Lesetext:
* * * *

Man könnte natürlich auch das gewünschte Jar in den Classpath mit aufnehmen und da die Main-Class suchen.

Oder man verwendet einfach den JarClassLoader.


----------



## SPiKEe (3. Januar 2011)

saftmeister hat gesagt.:


> Man könnte natürlich auch das gewünschte Jar in den Classpath mit aufnehmen und da die Main-Class suchen


 
FAILED ...

warum seit ihr alle immer so scharf auf dieses "IN-DEN-CP-MIT-AUFNEHMEN"

hast du vllt auch nur einen gedanken dran verschwendet das er das auch irgendwie mal publizieren will ...


zum problem selbst ...
das laden eines jars aus einer anderen java-app wird meist nativ gemacht und der ersten java-app die möglichkeit zu geben sich zu beenden
wenn wenn man einen ClassLoader verwendet läuft die erste app solange weiter bis die zweite beendet is *hat was damit zu tun wie ClassLoader arbeitet*

außerdem musst du auf den aufruf achten
wenn du unter windows mit JAVA startest hast du eine console im hintergrung auch bei gui's ... sehr störend ... dafür gibt es unter windows JAVAW ...

* * * *

(Einträge aus einer Sammlung)
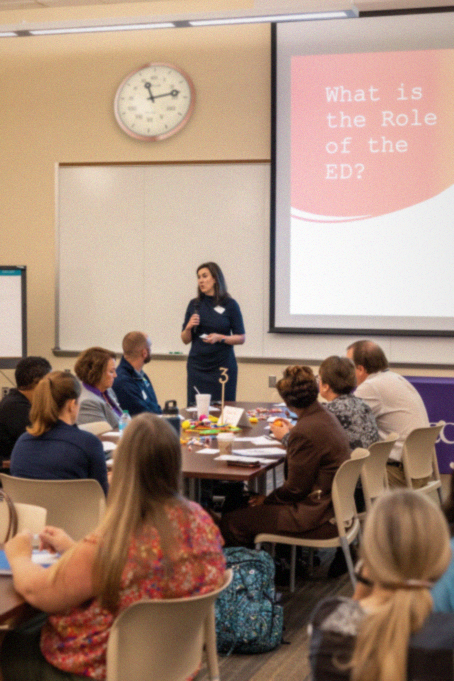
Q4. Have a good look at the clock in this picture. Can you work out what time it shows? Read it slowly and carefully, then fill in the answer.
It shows 11:13
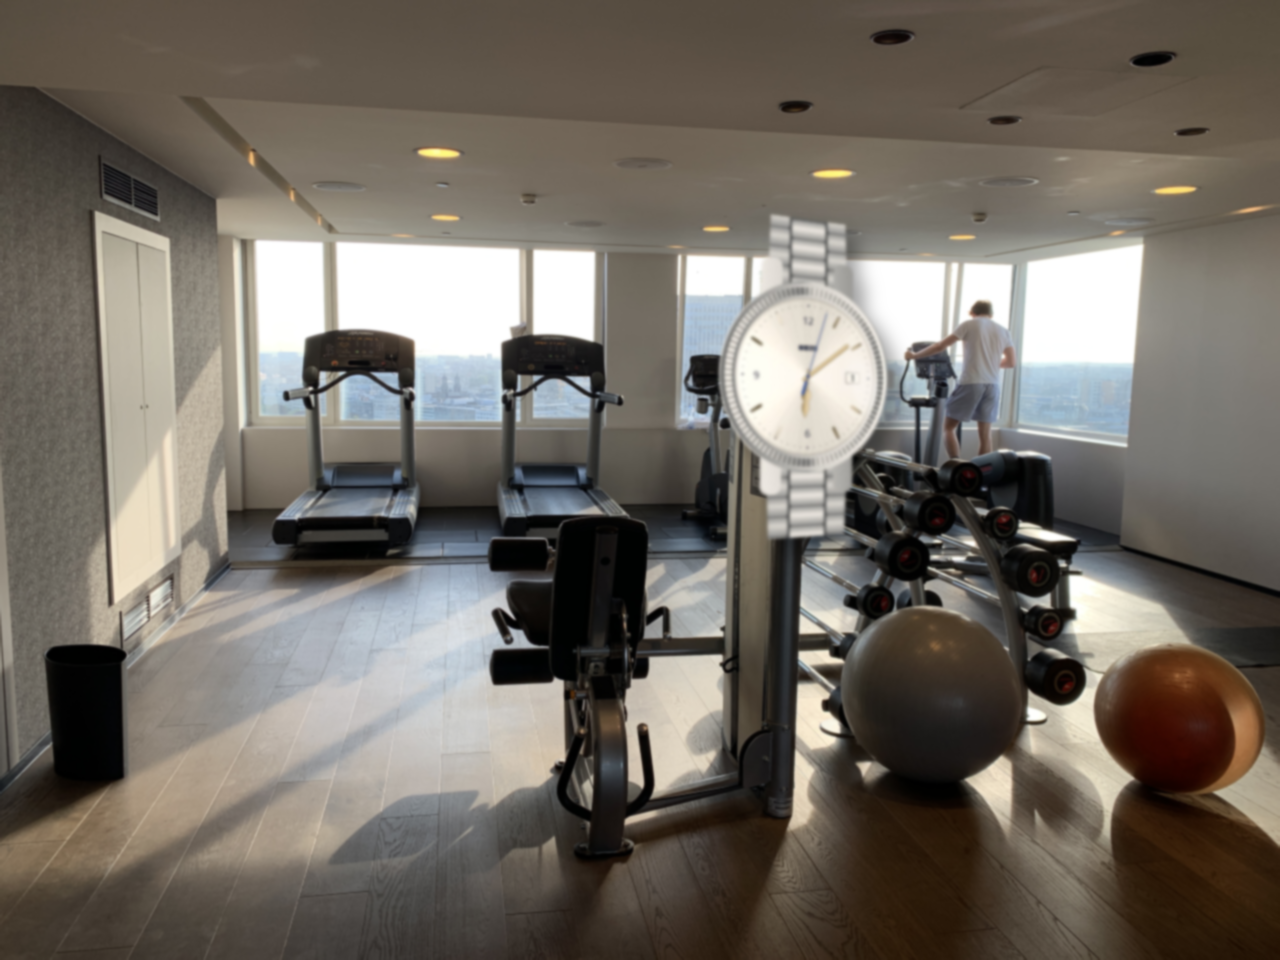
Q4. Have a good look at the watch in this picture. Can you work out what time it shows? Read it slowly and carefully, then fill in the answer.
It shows 6:09:03
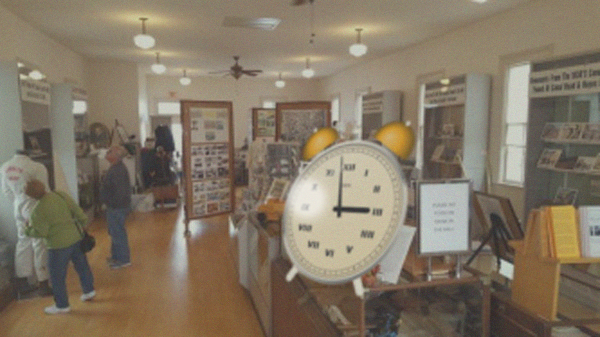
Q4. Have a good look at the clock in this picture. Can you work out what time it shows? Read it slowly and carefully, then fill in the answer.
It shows 2:58
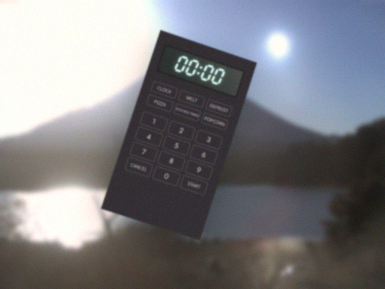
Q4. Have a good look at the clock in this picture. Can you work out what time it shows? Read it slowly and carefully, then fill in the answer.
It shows 0:00
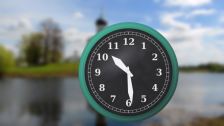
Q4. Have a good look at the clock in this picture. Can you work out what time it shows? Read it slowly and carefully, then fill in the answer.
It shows 10:29
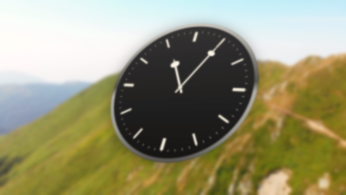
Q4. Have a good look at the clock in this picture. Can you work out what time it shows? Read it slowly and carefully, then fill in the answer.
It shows 11:05
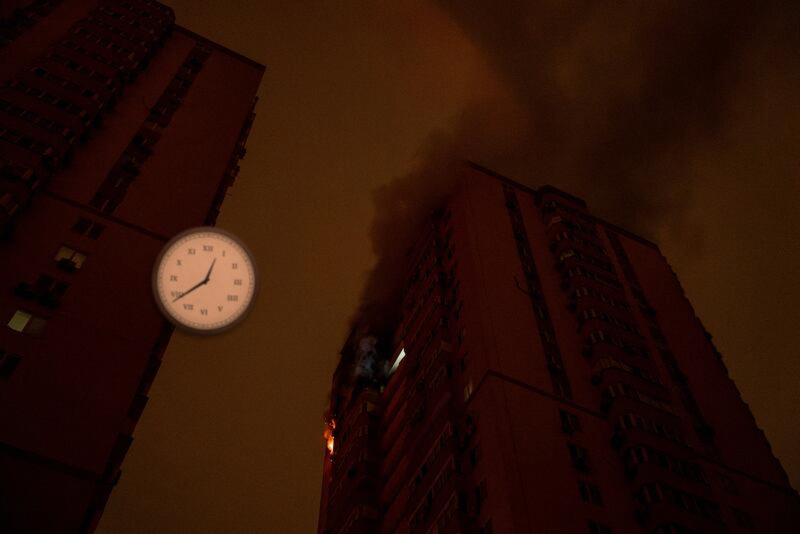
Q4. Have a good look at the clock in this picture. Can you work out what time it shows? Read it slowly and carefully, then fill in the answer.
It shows 12:39
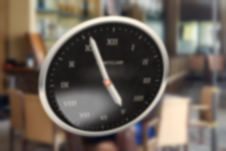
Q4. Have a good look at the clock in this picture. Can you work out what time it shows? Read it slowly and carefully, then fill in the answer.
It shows 4:56
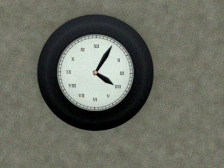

* * * *

Teile der Übung:
• a. Schreiben Sie aus dem Forenbeitrag zum Laden von Jar-Dateien den Abschnitt von "warum seit ihr" bis "publizieren will ..." wortgetreu ab.
• b. Erklären Sie anhand des Forenbeitrags zum Laden von Jar-Dateien, weshalb unter Windows JAVAW statt JAVA zum Starten genannt wird.
• c. Setzen Sie den Forenbeitrag zum Laden von Jar-Dateien nach seinem letzten Satz fort.

Antworten im Einzelnen:
• a.
warum seit ihr alle immer so scharf auf dieses "IN-DEN-CP-MIT-AUFNEHMEN"

hast du vllt auch nur einen gedanken dran verschwendet das er das auch irgendwie mal publizieren will ...

• b. Wer unter Windows mit JAVA startet, hat auch bei GUI-Anwendungen eine Konsole im Hintergrund, was als sehr störend beschrieben wird. Für genau diesen Fall gibt es unter Windows JAVAW.

• c.
unter linux zum beispiel ist es egal ... da wird eine gui mit JAVA ohne eine console im hintergrund gestartet ...

also überlege dir am besten ein anderes konzept um dein problem zu lösen


----------



## saftmeister (3. Januar 2011)

SPiKEe hat gesagt.:


> FAILED ...
> 
> warum seit ihr alle immer so scharf auf dieses "IN-DEN-CP-MIT-AUFNEHMEN"
> 
> hast du vllt auch nur einen gedanken dran verschwendet das er das auch irgendwie mal publizieren will ...


 
Und das geht dann nicht mehr, also das Veröffentlichen? Außerdem wars nur ein Vorschlag für weitere Möglichkeiten. Zudem ist der Classpath nunmal dafür da, zusätzliche (externe) Klassen verfügar zu machen. Wo sind deine Bedenken?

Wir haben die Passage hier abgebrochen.